Task instructions:
Echo the data below, exactly as it appears, beginning with the line that contains "Document page, 1654x1241 pixels." and continuing through the line that contains "picture [0, 0, 1654, 1241]".
--- Stored records ---
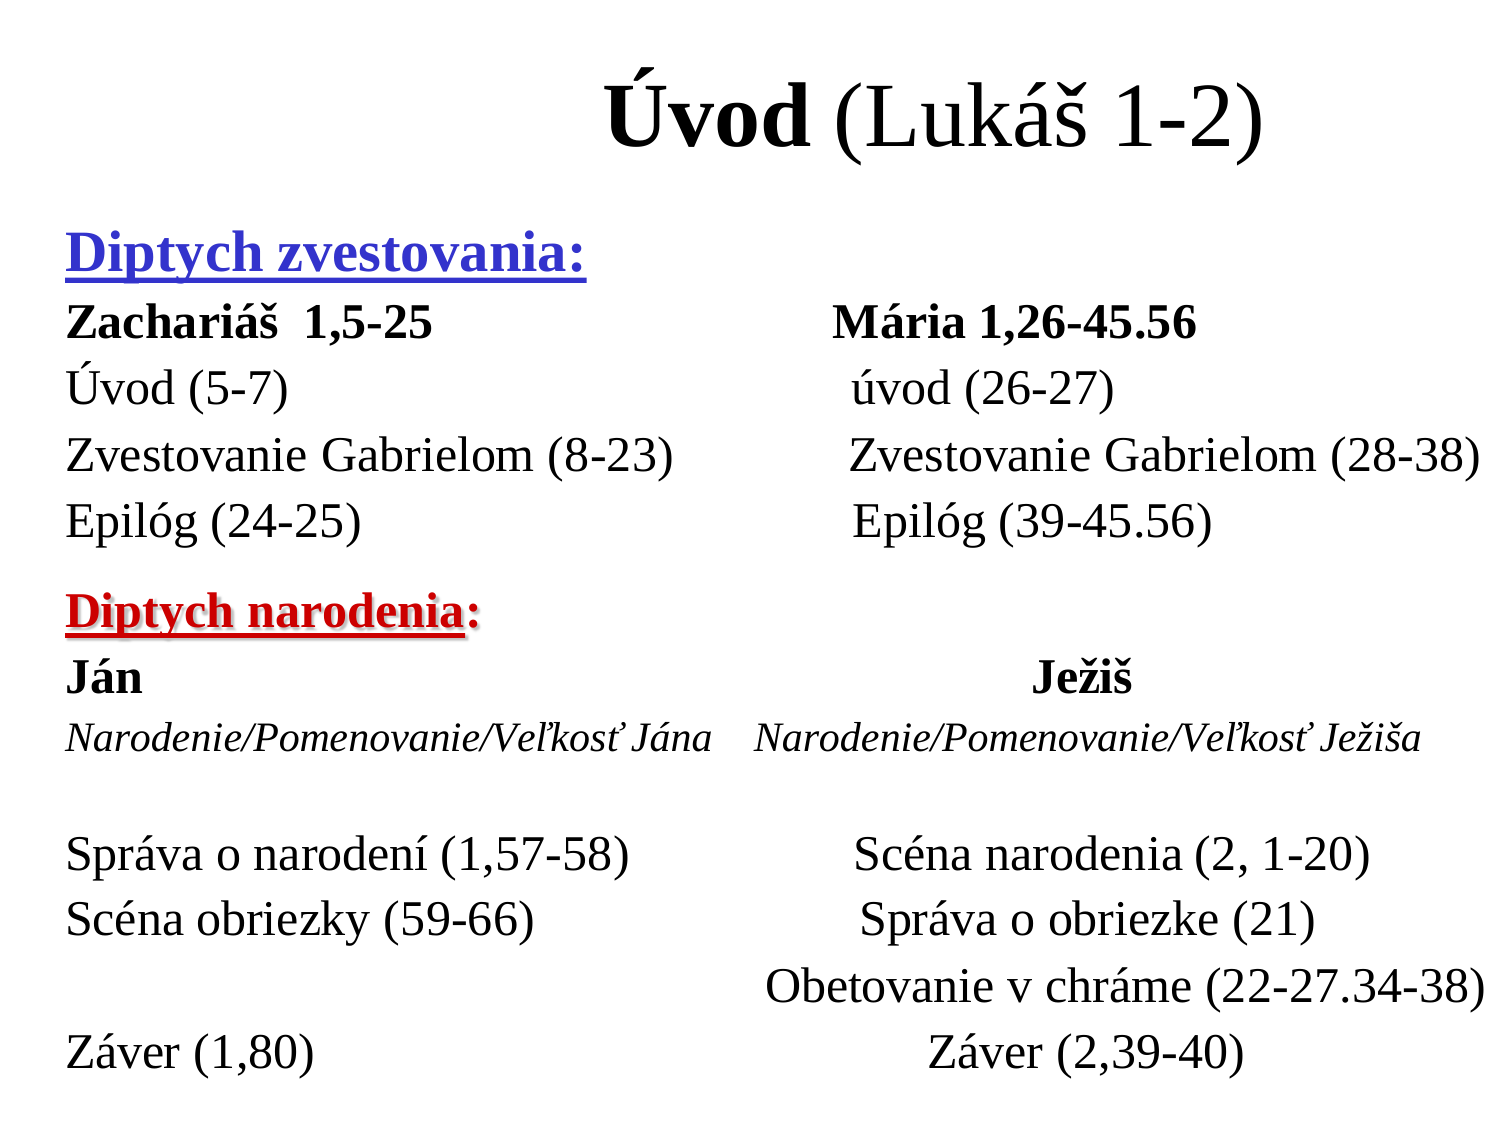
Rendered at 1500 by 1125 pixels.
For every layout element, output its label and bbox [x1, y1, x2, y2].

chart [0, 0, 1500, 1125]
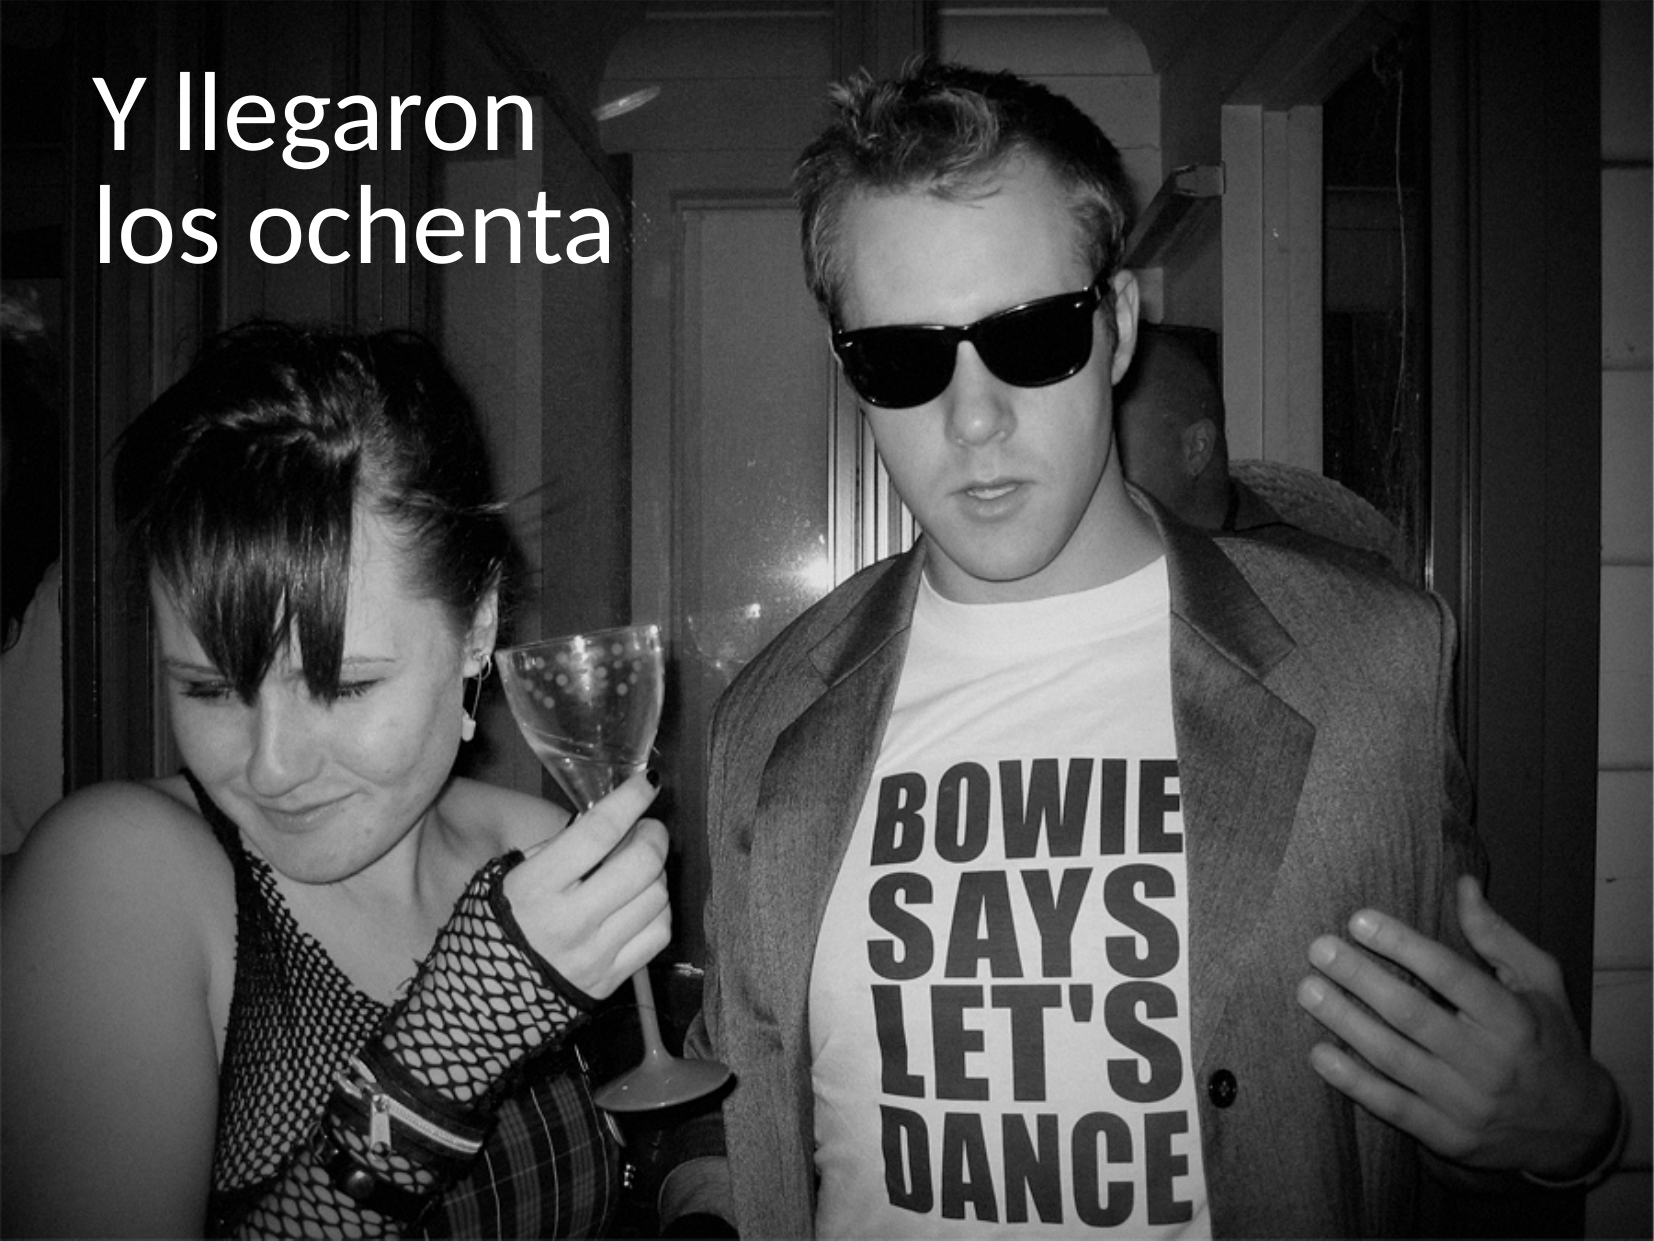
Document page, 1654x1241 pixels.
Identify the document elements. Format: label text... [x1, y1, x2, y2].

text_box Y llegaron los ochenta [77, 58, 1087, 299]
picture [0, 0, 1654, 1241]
---
--- Stored records ---
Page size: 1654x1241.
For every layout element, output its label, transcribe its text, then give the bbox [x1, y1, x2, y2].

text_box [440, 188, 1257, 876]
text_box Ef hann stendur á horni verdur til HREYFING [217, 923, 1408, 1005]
---
--- Stored records ---
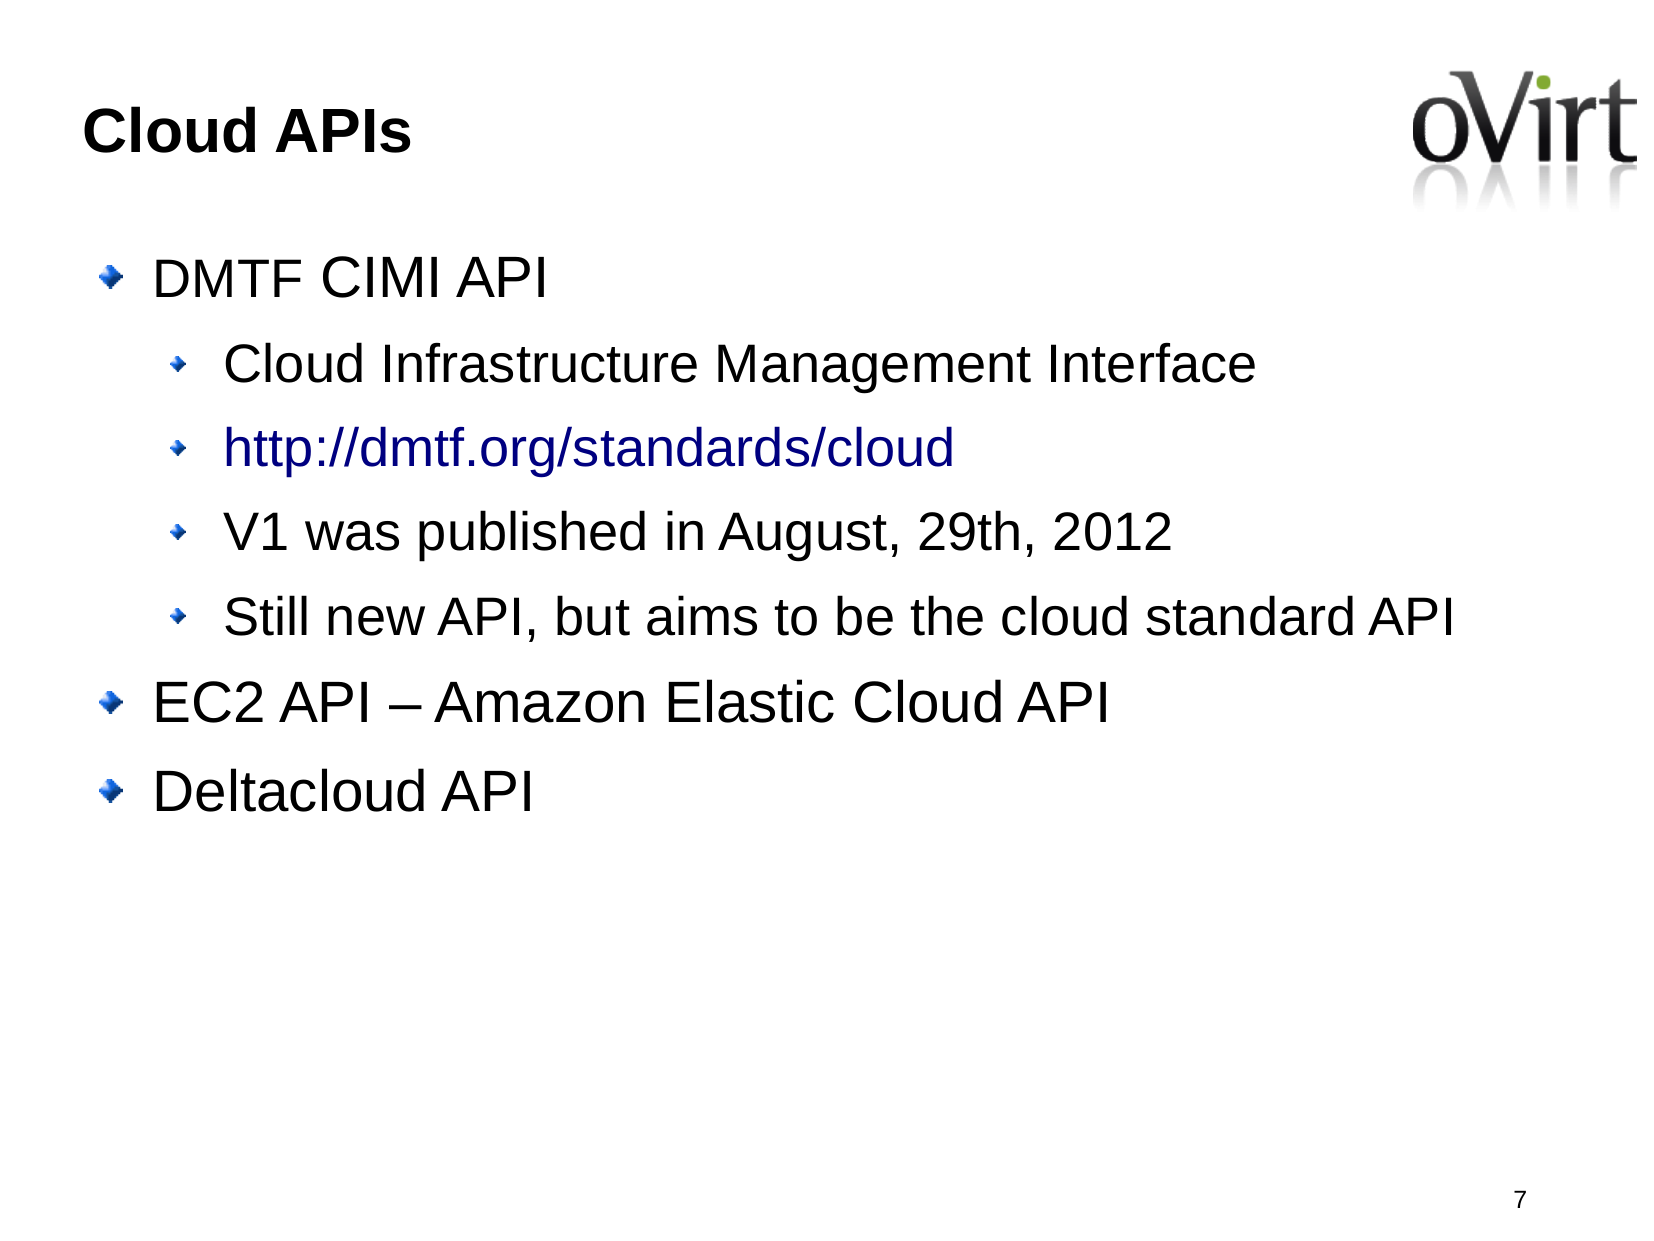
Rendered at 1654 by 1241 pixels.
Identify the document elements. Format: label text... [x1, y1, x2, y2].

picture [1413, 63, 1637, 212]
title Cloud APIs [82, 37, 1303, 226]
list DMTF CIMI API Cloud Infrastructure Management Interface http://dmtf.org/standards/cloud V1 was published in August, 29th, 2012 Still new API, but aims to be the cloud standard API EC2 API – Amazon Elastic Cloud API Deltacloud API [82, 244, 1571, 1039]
---
Final result:
Document page, 1654x1241 pixels.
Identify the document elements. Format: label text... [x1, y1, x2, y2].

text_box Y llegaron los ochenta [77, 58, 1087, 299]
picture [0, 0, 1654, 1241]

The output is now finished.